Temporary residents fall below peak
Statistics Canada said the temporary resident count has been pushed lower by policy changes and processing pressures. The agency said work and study permit extensions have increased, while processing times at the federal immigration department have lengthened.
Ottawa is targeting a temporary-resident level of 5 per cent of the total population by the end of 2027. The latest estimate leaves that goal still above the current share, even after the recent drop.
Permanent resident admissions slow
Permanent resident admissions also ran below the recent pace. Statistics Canada estimated about 83,149 permanent resident admissions between January and April 2026, down 20.2 per cent from the same period in 2025.
The federal government’s current annual target for permanent resident admissions is 380,000 people, which is just under 1 per cent of the total population. Statistics Canada also said the population was about 0.5 per cent higher a year earlier, at 41.6 million people.
Policy changes after 2024
The population decline follows adjustments introduced in 2024 and 2025 under Justin Trudeau’s government that made it more difficult for international students and temporary foreign workers to arrive and stay in Canada. Canada’s population grew significantly between 2022 and 2024 before the recent decline.

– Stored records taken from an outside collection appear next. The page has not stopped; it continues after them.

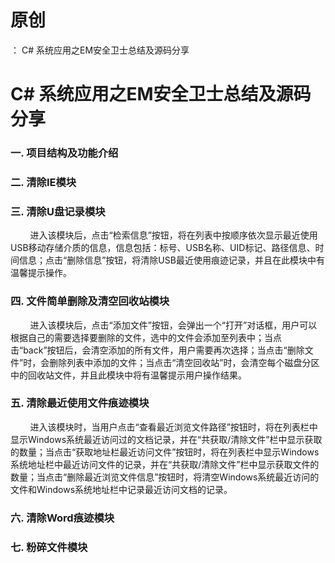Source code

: # 原创
：  C# 系统应用之EM安全卫士总结及源码分享

# C# 系统应用之EM安全卫士总结及源码分享

### 一. 项目结构及功能介绍

### 二. 清除IE模块

### 三. 清除U盘记录模块

        进入该模块后，点击“检索信息”按钮，将在列表中按顺序依次显示最近使用USB移动存储介质的信息，信息包括：标号、USB名称、UID标记、路径信息、时间信息；点击“删除信息”按钮，将清除USB最近使用痕迹记录，并且在此模块中有温馨提示操作。<br/> 

### 四. 文件简单删除及清空回收站模块

        进入该模块后，点击“添加文件”按钮，会弹出一个“打开”对话框，用户可以根据自己的需要选择要删除的文件，选中的文件会添加至列表中；当点击“back”按钮后，会清空添加的所有文件，用户需要再次选择；当点击“删除文件”时，会删除列表中添加的文件；当点击“清空回收站”时，会清空每个磁盘分区中的回收站文件，并且此模块中将有温馨提示用户操作结果。<br/> 

### 五. 清除最近使用文件痕迹模块

        进入该模块时，当用户点击“查看最近浏览文件路径”按钮时，将在列表栏中显示Windows系统最近访问过的文档记录，并在“共获取/清除文件”栏中显示获取的数量；当点击“获取地址栏最近访问文件”按钮时，将在列表栏中显示Windows系统地址栏中最近访问文件的记录，并在“共获取/清除文件”栏中显示获取文件的数量；当点击“删除最近浏览文件信息”按钮时，将清空Windows系统最近访问的文件和Windows系统地址栏中记录最近访问文档的记录。<br/> 

### 六. 清除Word痕迹模块

### 七. 粉碎文件模块
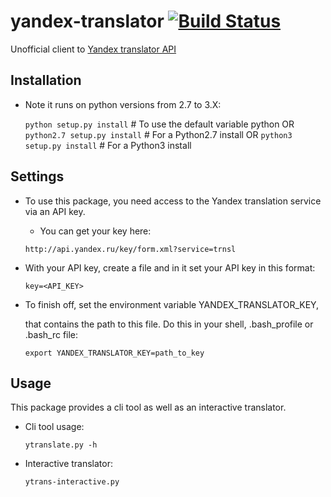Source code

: yandex-translator [![Build Status](https://travis-ci.org/rkashapov/yandex-translator.svg?branch=master)](https://travis-ci.org/rkashapov/yandex-translator)
=================

Unofficial client to [Yandex translator API](http://translate.yandex.ru/)


Installation
------------
* Note it runs on python versions from 2.7 to 3.X:
  
  ``python setup.py install`` # To use the default variable python
  OR
  ``python2.7 setup.py install`` # For a Python2.7 install
  OR
   ``python3 setup.py install`` # For a Python3 install

Settings
---------
+ To use this package, you need access to the Yandex translation service via an API key.

  * You can get your key here:

   ``http://api.yandex.ru/key/form.xml?service=trnsl``

+ With your API key, create a file and in it set your API key in this format:

  ``key=<API_KEY>``

+ To finish off, set the environment variable YANDEX_TRANSLATOR_KEY,

  that contains the path to this file. Do this in your shell, .bash_profile or .bash_rc file:

   ``export YANDEX_TRANSLATOR_KEY=path_to_key``

Usage
-----
This package provides a cli tool as well as an interactive translator.

* Cli tool usage:

  ``ytranslate.py -h``

* Interactive translator:

  ``ytrans-interactive.py``
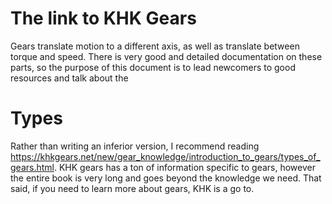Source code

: <!-- TITLE: Gears -->
<!-- SUBTITLE: A quick ~~summary of Gears -->

# The link to KHK Gears
Gears translate motion to a different axis, as well as translate between torque and speed. There is very good and detailed documentation on these parts, so the purpose of this document is to lead newcomers to good resources and talk about the 

# Types
Rather than writing an inferior version, I recommend reading https://khkgears.net/new/gear_knowledge/introduction_to_gears/types_of_gears.html. KHK gears has a ton of information specific to gears, however the entire book is very long and goes beyond the knowledge we need. That said, if you need to learn more about gears, KHK is a go to.



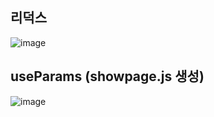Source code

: ## 리덕스
![image](https://github.com/hyejin192/react_basic/assets/129017064/6a447f80-72d4-463f-a5e0-d82b15ae5bc2)

## useParams  (showpage.js 생성)
![image](https://github.com/hyejin192/react_basic/assets/129017064/38c019e6-0964-4d71-923d-36559982a0aa)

Don Drummond and Parisa Mahboubi wrote in a research report released last month by the C.D. Howe Institute that “Sustained improvement in economic growth under moderate immigration would require stronger productivity growth, higher labour force participation and increased hours worked.”
Statistics Canada said temporary resident figures are estimates and warned they could see “more pronounced upward changes” in the months ahead. For now, the latest release shows the population mix moving in the direction Ottawa has set, but not yet reaching the share it wants by the end of 2027.